I think he edited his post so your $9/mo math no longer references anything he said.

But I think the issue is: making the commitment to use Spanner will take more than 2 weeks ($300 in credit) to determine if it's worth using.

Why not setup a "shared Spanner" with millions of pre-populated rows, and let free accounts have unlimited read-only access to it? That would let people fiddle with the technology before sweating bullets during the 2 week trial. (5 day trial if you run the recommended 3 node minimum)

jbergens on May 17, 2017 | | | [–]

They could also increase the credit for testing. For example if you are a verified company and want to try it they could give you 2-3 months free or really cheap.

manigandham on May 16, 2017 | | | | [–]

It's understandable and not expensive considering the quality of the offering - however startups and even teams within large companies prefer and have gotten used to seamless easy scaling from small accounts so that they can test and like the product first before committing to it completely - especially one that is built into GCP and not portable.

crypto5 on May 16, 2017 | | | | [–]

And what are the specs for this node? CPU, RAM?

oaktowner on May 16, 2017 | | | [–]

According to this article[0] (that someone referenced below):

A Cloud Spanner “node” isn't a physical machine, per se. It is an allocation of compute capacity and disk access throughput on a set of machines with access to the storage API.

(disclosure: I work at Google Cloud but not on Spanner)

[0] https://quizlet.com/blog/quizlet-cloud-spanner

puzzle on May 17, 2017 | | | [–]

Cloud Bigtable is similar.

_rk8k on May 16, 2017 | | | | [–]

They don't appear to document this, save that they handle 10k QPS read or 2k QPS write and can deal with 2TiB of data. They also recommend that you have 3 of them:

https://cloud.google.com/spanner/docs/instance-configuration

kyrra on May 16, 2017 | | | [–]

https://quizlet.com/blog/quizlet-cloud-spanner

For lower QPS, normal RDBMS solutions (like mysql) have lower latency than Spanner by a decent amount. But Spanner scales way beyond what MySQL is capable, which is where it starts to shine.

(Saved data entries)
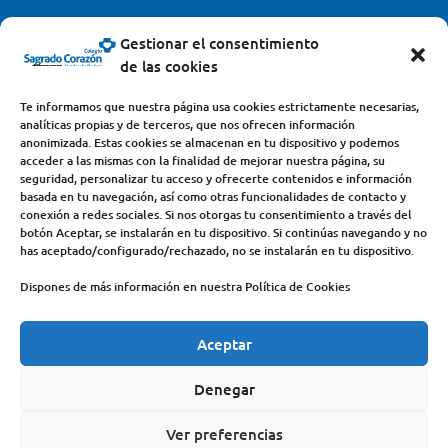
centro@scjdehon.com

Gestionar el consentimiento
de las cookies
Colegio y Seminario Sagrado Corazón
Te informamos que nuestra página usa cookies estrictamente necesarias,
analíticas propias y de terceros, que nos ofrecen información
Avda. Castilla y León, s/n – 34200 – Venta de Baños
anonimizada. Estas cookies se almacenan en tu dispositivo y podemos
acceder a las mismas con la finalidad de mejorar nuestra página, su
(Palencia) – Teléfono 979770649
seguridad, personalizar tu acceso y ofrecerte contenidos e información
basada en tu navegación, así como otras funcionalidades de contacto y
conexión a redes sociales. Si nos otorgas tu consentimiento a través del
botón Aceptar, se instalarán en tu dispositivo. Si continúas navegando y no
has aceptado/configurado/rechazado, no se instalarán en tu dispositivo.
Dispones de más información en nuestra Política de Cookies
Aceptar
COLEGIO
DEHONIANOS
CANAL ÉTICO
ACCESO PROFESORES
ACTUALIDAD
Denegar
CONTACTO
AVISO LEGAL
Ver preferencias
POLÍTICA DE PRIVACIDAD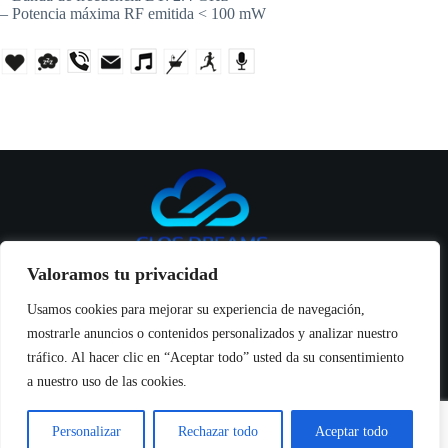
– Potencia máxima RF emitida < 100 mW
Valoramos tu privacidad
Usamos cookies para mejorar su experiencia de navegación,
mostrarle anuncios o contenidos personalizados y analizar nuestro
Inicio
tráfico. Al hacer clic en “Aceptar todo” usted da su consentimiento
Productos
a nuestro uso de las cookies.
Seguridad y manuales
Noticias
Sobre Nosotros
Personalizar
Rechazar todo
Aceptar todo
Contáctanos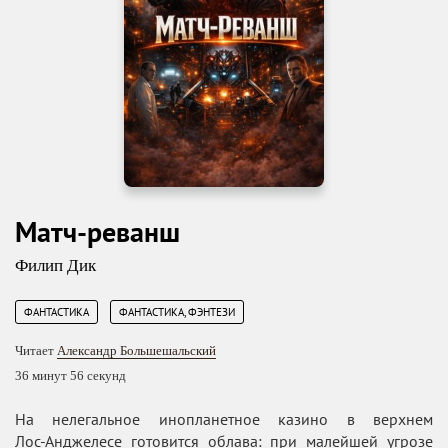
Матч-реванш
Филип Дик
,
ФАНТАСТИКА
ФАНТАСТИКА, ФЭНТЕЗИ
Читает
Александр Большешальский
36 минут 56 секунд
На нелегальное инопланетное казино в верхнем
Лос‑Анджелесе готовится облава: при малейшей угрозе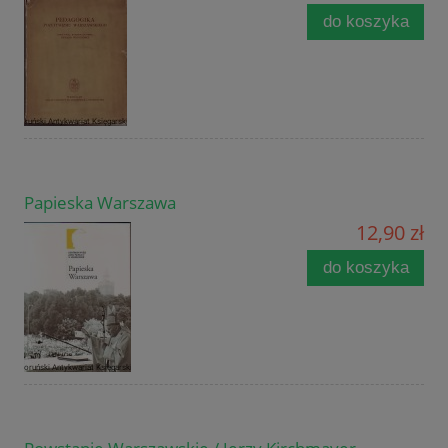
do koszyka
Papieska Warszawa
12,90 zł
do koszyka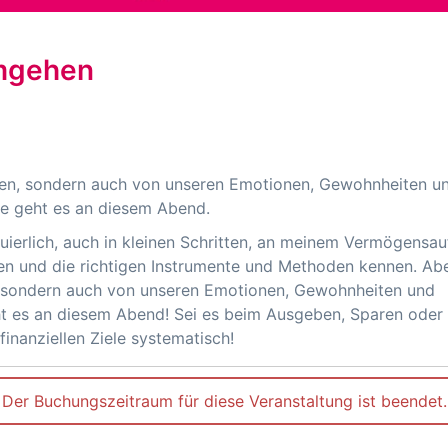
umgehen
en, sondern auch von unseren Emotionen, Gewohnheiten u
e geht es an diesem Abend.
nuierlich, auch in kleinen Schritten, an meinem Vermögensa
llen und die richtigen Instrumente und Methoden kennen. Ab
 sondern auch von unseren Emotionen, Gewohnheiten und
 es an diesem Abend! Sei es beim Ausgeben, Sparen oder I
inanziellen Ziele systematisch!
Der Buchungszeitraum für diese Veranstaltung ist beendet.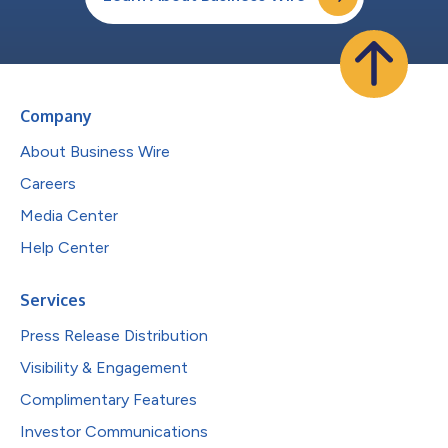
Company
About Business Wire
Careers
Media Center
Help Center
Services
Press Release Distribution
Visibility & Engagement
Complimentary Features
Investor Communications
...
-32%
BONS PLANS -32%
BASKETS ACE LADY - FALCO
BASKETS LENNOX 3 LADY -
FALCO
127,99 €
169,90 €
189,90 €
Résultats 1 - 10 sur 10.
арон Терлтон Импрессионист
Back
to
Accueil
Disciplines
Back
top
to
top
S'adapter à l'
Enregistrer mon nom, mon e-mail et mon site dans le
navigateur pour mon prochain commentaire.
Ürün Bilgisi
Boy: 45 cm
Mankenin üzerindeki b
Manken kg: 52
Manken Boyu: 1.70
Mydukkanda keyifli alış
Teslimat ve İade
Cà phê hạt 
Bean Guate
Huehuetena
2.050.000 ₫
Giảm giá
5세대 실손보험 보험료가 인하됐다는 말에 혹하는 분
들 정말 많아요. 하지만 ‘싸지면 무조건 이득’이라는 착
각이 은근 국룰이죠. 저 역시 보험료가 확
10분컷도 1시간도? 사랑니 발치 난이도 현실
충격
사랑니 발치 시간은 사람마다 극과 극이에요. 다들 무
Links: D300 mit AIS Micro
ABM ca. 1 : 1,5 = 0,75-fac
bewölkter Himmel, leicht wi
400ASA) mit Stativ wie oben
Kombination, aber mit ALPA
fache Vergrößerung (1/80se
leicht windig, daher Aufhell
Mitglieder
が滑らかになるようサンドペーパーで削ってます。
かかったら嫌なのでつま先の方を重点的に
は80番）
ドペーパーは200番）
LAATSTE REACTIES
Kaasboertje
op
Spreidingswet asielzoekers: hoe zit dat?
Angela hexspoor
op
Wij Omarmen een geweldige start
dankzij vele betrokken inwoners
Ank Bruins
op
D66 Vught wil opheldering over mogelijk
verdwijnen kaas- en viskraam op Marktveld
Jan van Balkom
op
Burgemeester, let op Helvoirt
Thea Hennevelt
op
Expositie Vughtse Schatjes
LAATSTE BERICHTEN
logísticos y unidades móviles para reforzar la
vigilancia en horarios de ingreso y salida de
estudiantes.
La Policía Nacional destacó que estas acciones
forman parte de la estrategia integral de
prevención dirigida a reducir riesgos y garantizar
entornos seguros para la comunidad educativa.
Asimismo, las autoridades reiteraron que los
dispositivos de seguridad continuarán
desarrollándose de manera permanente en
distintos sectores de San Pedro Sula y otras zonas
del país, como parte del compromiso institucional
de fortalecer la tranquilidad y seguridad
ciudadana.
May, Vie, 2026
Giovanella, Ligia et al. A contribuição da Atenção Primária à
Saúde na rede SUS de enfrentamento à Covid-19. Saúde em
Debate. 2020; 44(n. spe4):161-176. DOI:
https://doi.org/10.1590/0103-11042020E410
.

▶ [Assigned task 1] Reproduce the passage of the Cloud Spanner thread between "Why not setup" and "and not portable.", inclusive.
▶ [Assigned task 2] Carry on the Cloud Spanner thread from the point where it stops.

▶ [Response 1]
Why not setup a "shared Spanner" with millions of pre-populated rows, and let free accounts have unlimited read-only access to it? That would let people fiddle with the technology before sweating bullets during the 2 week trial. (5 day trial if you run the recommended 3 node minimum)

jbergens on May 17, 2017 | | | [–]

They could also increase the credit for testing. For example if you are a verified company and want to try it they could give you 2-3 months free or really cheap.

manigandham on May 16, 2017 | | | | [–]

It's understandable and not expensive considering the quality of the offering - however startups and even teams within large companies prefer and have gotten used to seamless easy scaling from small accounts so that they can test and like the product first before committing to it completely - especially one that is built into GCP and not portable.

▶ [Response 2]
tylerpachal on May 16, 2017 | | | [–]

That was a good article, thanks!

jlg23 on May 16, 2017 | | | [–]

Because your locally hosted DB will run circles around it. And for 99.99999% of the shops out there a single, local DB instance is more than enough.

mentat on May 16, 2017 | | | [–]

Until the backup doesn't work or it does but it takes a day to recovery it or whatever. DBs aren't free, ever.

VikingCoder on May 16, 2017 | | | | [2 more]

[flagged]

Jgrubb on May 17, 2017 | | | [–]

Also possible that it wasn't meant to be taken literally.

rwiggins on May 16, 2017 | | | [–]

In addition to the other comments, vendor lock-in. My shop is strictly AWS, so...

chaostheory on May 16, 2017 | | | [–]

I kind of agree...

> including ANSI 2011 SQL support

which kind of eases this concern a bit. If Azure Cosmos' marketing emphasized this more, this wouldnt be as big of a concern for it either.

thesandlord on May 16, 2017 | | | [–]

The SQL support is currently for queries only. DML is not supported (yet), so keep that in mind.

(I work for Google Cloud)

Side note: Cosmos is really confusing to me, it has 5 consistency models, supports 4 different database models (I don't think relational is an option?), multiple different APIs, etc.

For example, Azure advertises the p99 latency, but don't specify the consistent model. I'm thinking it's for the eventual consistency, so in that case what's the latency for the strong consistency model? Definitely need to learn more.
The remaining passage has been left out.